Effects of Pakistan’s role in the war

1.On the international stage

Pakistan’s role in war against terrorism significantly improved her international status. Scholars[who?] argue that, US would leave Pakistan after gaining her objectives in war against terrorism. After joining the war on terror Pakistan gained billions of dollars of economic and military aid and also made some gains diplomatically but has lost its control over Afghan affairs.

2.Within Pakistan

After September 11 and US invasion in Afghanistan there has been a dramatic rise in domestic terrorism, extremism and sectarianism in Pakistan. Pakistan is in the grip of regular suicide bombings, and has suffered high levels of civilian and military casualties as a result. Baluchistan and Tribal area issues are other implications for Pakistan, with US drones attacks in tribal areas being a real source of concern for Pakistani citizens. The US so far has carried out number of attacks in Pakistani territory. These attacks have led to deterioration of the security situation in tribal areas and the rest of the North-West Frontier Province. In Pakistan there is a growing resentment among people against these attacks on Pakistani soil.

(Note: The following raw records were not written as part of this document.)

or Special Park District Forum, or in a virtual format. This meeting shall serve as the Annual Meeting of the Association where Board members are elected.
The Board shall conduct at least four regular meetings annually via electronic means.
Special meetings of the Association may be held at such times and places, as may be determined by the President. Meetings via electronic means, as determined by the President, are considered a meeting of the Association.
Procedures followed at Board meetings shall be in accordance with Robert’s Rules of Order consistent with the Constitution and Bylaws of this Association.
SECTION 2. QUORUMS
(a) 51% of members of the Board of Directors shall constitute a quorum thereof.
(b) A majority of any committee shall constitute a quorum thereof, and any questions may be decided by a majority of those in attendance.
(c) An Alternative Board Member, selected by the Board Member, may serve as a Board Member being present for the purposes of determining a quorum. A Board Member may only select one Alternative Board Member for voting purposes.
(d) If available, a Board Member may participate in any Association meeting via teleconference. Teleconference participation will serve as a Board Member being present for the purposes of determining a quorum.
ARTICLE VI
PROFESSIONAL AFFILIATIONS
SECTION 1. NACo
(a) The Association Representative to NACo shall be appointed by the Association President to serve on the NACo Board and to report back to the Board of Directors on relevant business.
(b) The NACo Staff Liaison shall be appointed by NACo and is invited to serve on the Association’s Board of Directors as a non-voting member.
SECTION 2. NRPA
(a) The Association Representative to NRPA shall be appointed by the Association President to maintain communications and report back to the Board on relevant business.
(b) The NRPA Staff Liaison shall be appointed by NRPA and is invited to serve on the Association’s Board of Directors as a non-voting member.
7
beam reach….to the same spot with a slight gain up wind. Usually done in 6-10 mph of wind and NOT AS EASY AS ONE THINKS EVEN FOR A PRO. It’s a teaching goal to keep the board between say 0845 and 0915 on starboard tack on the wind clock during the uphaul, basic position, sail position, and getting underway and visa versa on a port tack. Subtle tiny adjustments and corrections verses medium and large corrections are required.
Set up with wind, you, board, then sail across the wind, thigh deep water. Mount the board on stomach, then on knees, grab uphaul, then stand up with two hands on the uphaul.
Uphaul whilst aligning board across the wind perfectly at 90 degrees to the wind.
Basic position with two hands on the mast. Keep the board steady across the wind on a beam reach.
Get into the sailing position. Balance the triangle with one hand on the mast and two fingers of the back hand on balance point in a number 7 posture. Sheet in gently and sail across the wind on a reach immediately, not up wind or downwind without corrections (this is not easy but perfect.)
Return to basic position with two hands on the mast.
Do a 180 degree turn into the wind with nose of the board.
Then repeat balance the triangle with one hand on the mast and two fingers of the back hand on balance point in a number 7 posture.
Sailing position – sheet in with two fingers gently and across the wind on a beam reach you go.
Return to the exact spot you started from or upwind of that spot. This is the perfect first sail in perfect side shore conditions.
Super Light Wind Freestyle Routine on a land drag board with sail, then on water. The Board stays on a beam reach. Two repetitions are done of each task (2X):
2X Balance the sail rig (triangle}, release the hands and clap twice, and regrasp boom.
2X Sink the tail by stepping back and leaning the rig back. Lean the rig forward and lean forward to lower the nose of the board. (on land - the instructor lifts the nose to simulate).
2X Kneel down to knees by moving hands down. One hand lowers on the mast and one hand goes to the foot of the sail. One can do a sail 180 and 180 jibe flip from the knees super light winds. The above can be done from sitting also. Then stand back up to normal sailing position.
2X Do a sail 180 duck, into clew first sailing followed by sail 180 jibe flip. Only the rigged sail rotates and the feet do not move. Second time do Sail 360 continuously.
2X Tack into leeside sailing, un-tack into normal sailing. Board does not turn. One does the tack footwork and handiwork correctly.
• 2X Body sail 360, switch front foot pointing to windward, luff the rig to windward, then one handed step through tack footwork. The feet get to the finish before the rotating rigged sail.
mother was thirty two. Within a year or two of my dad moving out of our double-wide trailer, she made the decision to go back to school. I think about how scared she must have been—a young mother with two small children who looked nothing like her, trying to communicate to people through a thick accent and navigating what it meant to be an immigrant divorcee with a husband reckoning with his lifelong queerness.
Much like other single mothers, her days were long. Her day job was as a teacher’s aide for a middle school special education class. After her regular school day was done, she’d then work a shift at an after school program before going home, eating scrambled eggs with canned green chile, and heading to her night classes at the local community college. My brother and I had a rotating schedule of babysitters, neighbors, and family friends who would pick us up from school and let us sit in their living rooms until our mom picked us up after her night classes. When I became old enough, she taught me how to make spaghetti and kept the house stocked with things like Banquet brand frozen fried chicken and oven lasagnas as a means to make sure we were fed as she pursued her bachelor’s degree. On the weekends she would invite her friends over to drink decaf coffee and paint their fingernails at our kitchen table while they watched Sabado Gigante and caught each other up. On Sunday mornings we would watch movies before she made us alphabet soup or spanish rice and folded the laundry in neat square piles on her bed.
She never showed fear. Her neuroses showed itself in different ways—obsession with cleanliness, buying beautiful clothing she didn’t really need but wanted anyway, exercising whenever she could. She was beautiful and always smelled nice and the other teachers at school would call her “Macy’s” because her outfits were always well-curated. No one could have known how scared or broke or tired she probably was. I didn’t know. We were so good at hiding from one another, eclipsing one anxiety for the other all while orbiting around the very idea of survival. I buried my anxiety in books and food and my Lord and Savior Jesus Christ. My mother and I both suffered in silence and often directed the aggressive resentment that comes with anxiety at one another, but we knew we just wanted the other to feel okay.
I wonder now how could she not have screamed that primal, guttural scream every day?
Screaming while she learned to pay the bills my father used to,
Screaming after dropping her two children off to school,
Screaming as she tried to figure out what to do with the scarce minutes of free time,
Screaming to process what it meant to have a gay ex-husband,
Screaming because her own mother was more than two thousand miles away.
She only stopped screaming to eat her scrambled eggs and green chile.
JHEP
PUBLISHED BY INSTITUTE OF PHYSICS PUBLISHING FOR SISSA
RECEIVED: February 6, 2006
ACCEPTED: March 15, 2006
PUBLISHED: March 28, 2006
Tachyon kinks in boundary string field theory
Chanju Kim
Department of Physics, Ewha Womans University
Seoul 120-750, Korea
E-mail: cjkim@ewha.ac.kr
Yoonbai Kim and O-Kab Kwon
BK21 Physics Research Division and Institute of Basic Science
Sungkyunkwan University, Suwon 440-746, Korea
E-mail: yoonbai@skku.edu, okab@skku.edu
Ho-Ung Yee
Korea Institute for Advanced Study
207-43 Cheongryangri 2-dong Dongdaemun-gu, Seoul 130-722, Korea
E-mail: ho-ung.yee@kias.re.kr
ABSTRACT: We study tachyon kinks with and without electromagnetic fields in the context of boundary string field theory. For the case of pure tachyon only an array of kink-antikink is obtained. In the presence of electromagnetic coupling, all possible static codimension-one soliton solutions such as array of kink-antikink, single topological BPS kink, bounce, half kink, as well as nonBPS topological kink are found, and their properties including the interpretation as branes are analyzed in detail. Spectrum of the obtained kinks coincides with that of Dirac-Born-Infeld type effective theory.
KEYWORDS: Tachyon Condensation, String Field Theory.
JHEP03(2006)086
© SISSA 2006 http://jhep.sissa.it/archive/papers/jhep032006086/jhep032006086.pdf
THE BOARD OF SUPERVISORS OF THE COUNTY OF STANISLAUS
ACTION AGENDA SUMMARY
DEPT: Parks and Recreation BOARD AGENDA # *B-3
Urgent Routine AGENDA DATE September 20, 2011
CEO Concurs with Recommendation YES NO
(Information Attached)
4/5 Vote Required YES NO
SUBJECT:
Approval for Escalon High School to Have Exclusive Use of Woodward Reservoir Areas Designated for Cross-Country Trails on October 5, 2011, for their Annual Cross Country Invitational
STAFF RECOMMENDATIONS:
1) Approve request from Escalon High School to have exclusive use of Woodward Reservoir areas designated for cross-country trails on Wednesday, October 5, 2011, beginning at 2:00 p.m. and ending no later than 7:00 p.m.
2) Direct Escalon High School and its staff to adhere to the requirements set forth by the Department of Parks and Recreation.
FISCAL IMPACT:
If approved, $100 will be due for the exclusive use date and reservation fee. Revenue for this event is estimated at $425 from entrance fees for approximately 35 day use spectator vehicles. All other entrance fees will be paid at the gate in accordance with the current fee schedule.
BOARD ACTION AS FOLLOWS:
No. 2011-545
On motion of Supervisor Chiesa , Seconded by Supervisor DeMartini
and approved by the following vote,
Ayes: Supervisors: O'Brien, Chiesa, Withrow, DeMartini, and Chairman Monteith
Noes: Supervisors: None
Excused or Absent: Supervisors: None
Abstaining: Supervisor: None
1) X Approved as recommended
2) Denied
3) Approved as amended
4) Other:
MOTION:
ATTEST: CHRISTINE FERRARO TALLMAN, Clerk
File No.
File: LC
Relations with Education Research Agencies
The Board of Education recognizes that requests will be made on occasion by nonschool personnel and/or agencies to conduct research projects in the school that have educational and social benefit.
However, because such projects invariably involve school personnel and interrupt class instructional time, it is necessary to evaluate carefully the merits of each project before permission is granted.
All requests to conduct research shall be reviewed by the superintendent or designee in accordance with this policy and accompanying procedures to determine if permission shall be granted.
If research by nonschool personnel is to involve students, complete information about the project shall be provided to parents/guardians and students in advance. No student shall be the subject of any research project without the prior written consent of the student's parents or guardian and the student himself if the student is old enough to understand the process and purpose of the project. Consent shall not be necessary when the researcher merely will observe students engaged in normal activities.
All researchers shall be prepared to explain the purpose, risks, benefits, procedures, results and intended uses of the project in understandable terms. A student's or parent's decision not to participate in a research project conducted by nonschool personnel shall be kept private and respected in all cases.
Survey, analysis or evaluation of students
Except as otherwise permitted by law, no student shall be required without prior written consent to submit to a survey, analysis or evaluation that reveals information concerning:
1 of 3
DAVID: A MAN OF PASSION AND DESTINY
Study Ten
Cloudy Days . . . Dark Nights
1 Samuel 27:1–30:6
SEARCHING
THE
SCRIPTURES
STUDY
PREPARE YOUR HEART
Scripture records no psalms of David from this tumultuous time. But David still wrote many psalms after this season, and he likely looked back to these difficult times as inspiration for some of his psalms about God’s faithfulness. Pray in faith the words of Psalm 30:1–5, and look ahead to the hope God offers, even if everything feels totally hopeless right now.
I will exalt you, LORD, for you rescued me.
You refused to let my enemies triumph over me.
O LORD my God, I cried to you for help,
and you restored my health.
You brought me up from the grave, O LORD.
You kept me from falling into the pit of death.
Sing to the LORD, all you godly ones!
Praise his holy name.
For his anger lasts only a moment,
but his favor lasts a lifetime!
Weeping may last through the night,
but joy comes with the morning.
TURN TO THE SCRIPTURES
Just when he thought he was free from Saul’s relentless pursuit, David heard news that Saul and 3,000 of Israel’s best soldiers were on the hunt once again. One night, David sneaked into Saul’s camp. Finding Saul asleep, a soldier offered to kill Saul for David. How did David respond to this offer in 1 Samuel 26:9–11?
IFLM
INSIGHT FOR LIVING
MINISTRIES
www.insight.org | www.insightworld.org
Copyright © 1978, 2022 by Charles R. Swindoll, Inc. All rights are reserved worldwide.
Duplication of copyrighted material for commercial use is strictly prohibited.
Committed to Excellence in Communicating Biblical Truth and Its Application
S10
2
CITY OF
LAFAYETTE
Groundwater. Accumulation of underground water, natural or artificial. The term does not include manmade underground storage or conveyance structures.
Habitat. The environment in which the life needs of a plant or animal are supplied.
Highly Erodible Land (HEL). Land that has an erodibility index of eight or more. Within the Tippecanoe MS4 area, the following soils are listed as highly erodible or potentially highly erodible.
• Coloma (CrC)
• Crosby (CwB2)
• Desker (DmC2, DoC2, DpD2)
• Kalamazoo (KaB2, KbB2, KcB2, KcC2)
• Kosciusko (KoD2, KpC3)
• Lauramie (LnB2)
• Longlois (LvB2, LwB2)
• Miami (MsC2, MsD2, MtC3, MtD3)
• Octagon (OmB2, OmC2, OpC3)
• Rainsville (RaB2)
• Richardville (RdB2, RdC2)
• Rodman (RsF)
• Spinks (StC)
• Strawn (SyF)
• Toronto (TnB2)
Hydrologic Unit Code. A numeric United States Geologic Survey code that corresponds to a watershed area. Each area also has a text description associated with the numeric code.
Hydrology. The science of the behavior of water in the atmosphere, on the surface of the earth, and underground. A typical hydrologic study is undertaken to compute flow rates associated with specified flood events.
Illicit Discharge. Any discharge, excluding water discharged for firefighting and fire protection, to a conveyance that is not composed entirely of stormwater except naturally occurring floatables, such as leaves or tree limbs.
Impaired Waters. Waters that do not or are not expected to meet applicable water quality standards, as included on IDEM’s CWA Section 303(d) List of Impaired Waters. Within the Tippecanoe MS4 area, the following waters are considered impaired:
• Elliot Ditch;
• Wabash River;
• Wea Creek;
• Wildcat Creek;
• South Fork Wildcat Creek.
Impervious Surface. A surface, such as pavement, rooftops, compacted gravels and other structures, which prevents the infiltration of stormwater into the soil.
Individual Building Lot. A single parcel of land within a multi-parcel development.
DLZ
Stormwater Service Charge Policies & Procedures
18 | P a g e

3.Western involvement in terrorism inside Pakistan

On July 8, 2010, Pasha categorically stated that foreign powers are involved in terrorist activities inside Pakistan. He said, “The foreign powers are involved in terrorism and destabilization of the country.” During a briefing in the National Security Committee session headed by Senator Raza Rabbani, DG ISI Ahmed Shuja Pasha said that the western powers are involved in the terror activities inside the country. “The US policy against terrorism is under consideration and the changes will be brought with time in accordance with the national interest,” he said.[14] This is not new claim inside Pakistan, many Pakistani political commentators have been speaking publicly about this phenomenon. It is alleged that terrorist activities inside Pakistan were actively carried out by the CIA, the Research and Analysis Wing (RAW – India’s external intelligence agency) and the MOSSAD for different purposes. Chief among those, is changing the public perception of the War on Terror in the favor of the United States. There are confirmed reports that to achieve its objectives the CIA hired the services of at least a dozen Afghan warlords inside Afghanistan and provided through them arms and finances to militants in FATA and Swat to carry out murders and devastation in the country. It was like a double-edged sword not only to get the Army launch attacks against Taliban on Pakistani side of the border but also to give a message to the ISI that the CIA can use the Pakistani Taliban against their own security forces. Thousands of people have been killed in Pakistan due to terror attacks since the beginning of war on terror.

Future concerns

There is no doubt that a military campaign is necessary against extremists in the country but it must be supported by social, economic and political change with political reforms being at the top of agenda. The future of Pakistan’s role in the war against terrorism is dependent on its political and economic ties with the US. Pakistan is a part of global war on terrorism and was not only defending itself, but also protecting the entire world form the catastrophe of terrorism and extremism, therefore, needs strategic partnership with the rest of the world to foster peace and stability in the region, promote economic stability and address energy needs.